Monthly Archives: June 2012
QueryDice #14.1: Do-Over!
The following is a query critique. Comments, suggestions and discussion are welcome and we hope you join in. I can only offer one opinion. The author of the query and I would love to hear yours!
Dear Ms. Ruth,
I would be delighted to submit for your consideration, [redacted], my dark, romantic women’s fiction novel (there is no such thing as a novel that isn’t fiction, so you only need to write “fiction” or “novel.” This is a huge agent-peeve) which is complete at just under 104,000 words.
A thirty-two year old musician assistant, Trista Hart knows she needs to find a way out of the nocturnally persuaded world of her best friend and boss, Jaxon James.

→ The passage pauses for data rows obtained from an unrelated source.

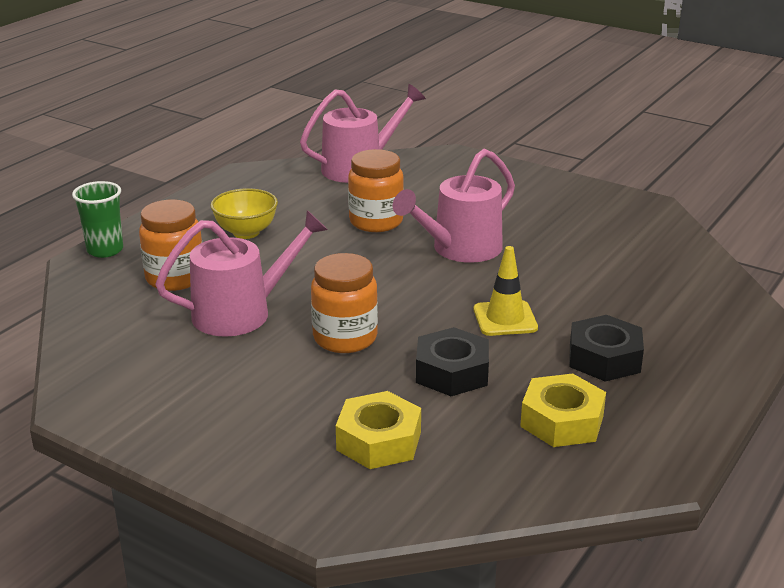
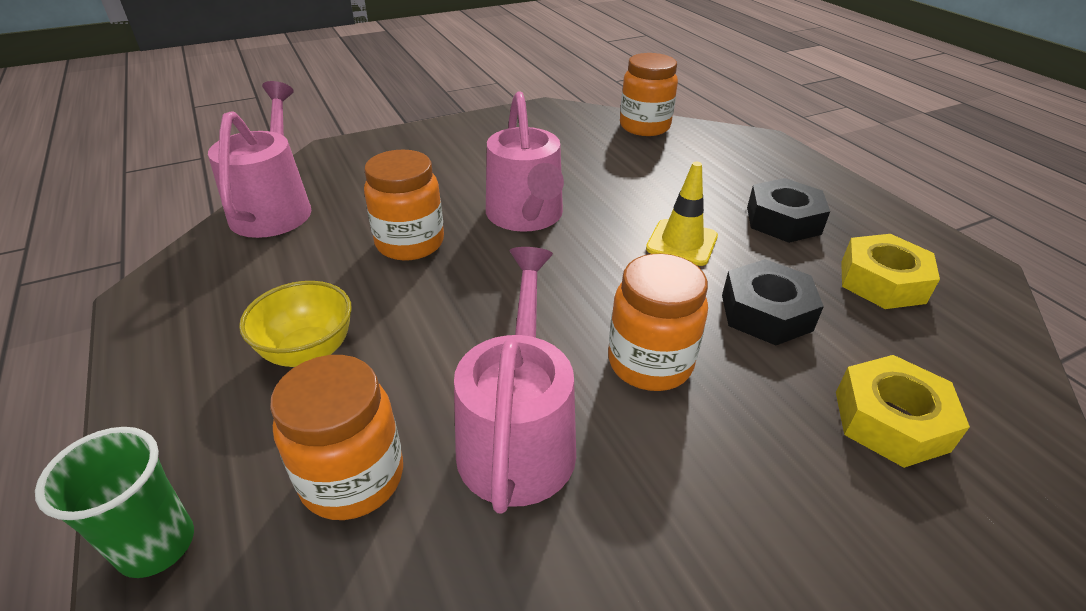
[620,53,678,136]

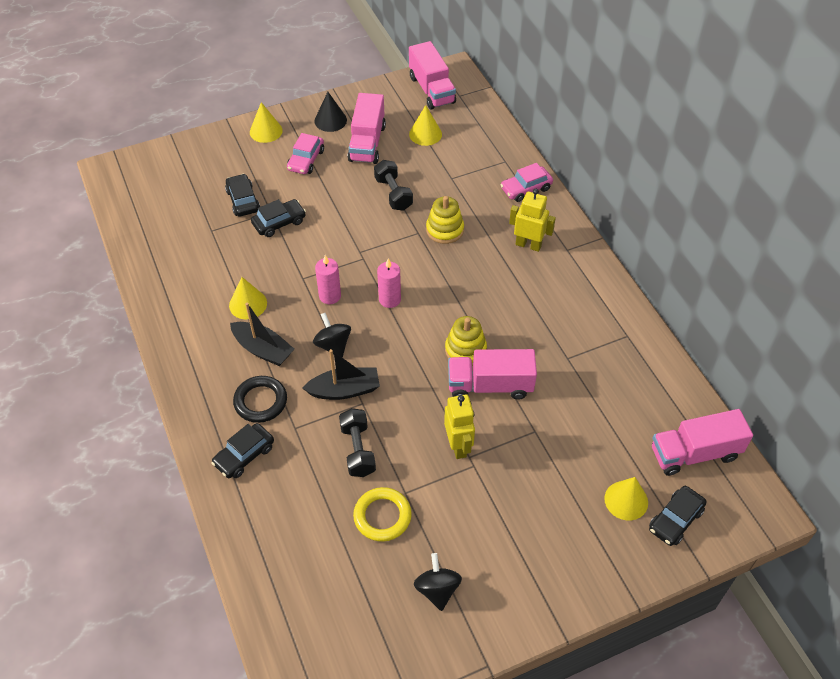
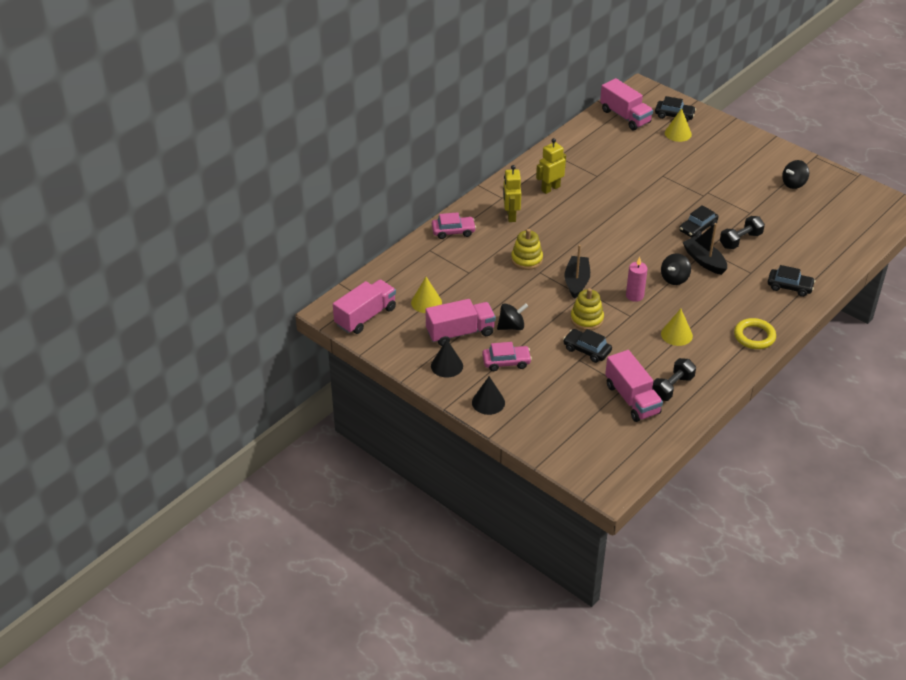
[233,376,287,423] (first image)
[377,259,401,308] (first image)
[497,303,528,330]
[679,205,718,238]
[565,245,590,299]
[734,318,776,349]
[652,358,696,401]
[536,138,566,194]
[570,288,604,330]
[605,350,663,422]
[472,376,505,415]
[432,212,476,239]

Nocturnally persuaded. This is a creative turn-of-phrase, and I love those, but in a query, I just want to get the low-down on your book. Making me think too hard will aggravate my totally abused brain and turn it off. I’m not sure what nocturnally persuaded means because I’m not familiar with your book and its themes, and I’m not willing to try and figure it out because on the heels of your query are thousands of others and I’ll go in search of something with more clarity. Sometimes the simpler the language, the better, even though it doesn’t show your literary prowess.
But no matter how dark that route (what route? Are you referring to his world, the way of out his world?) has become lately, he and his band Sin Pointe are her family and she’s not prepared to desert them for Jaxon’s cousin, Lucky Mason, if it’s just going to take her down another of life’s pot-hole littered highways.
Who says she has to desert them, and who the hell is Lucky Mason? That came sailing out of left field. Why are Lucky ad Sin Pointe mutually exclusive? Also, nit-pick: the words “pot-hole littered” irks me. Littered would mean someone has dropped something negligently. I think you can find something more accurate.
She has valid reasons to question Lucky and his beloved south—having experienced at an early age the sometimes hypocritical underbelly of the region’s good manners and charm.
What does the south have to do with it? In fact, what does Lucky have to with anything? I’m asking: what does Trista want? What is keeping her from getting that? How does she endeavor to solve that conflict?
Her hourglass has been turned upside down and now with Lucky’s heartfelt proposal before her, (ah ha! Why are we discovering now, after you’ve confused us and given us every reason to stop reading, that this was a proposal?) she has to decide one for the other at the most inconvenient of times—just as Sin Pointe’s tour is taking off and on the heels of a horrendous late night attack on her and Jaxon that leaves her sure of only one thing…
It’s time for Trista to be her own savior.
Well I, for one, am not sure of anything and that’s the problem with this query. What I really want to know is what the problem is. If Jaxon is her best friend, why would he or his band prevent her from marrying (was this a marriage proposal?) Lucky?
I would reject this query because it lacks compelling conflict. I wonder why can’t she just have both? Her job, her best friend and family, and Lucky? What’s preventing that from happening? I worry that the answer is nothing and your manuscript has a huge, glaring plot hole that would mean it needs an overhaul.
When this query was diced here, the problem was that we didn’t know enough. We needed a better description. Now, we know a bit more, but we still need to know what the conflict is.
While as yet unpublished, I am a member of RWA, my local WRW chapter, and the fantastic women fiction writers group Waterworld Mermaids.
I greatly appreciate your time and consideration and hope to hear from you if my work seems a good fit.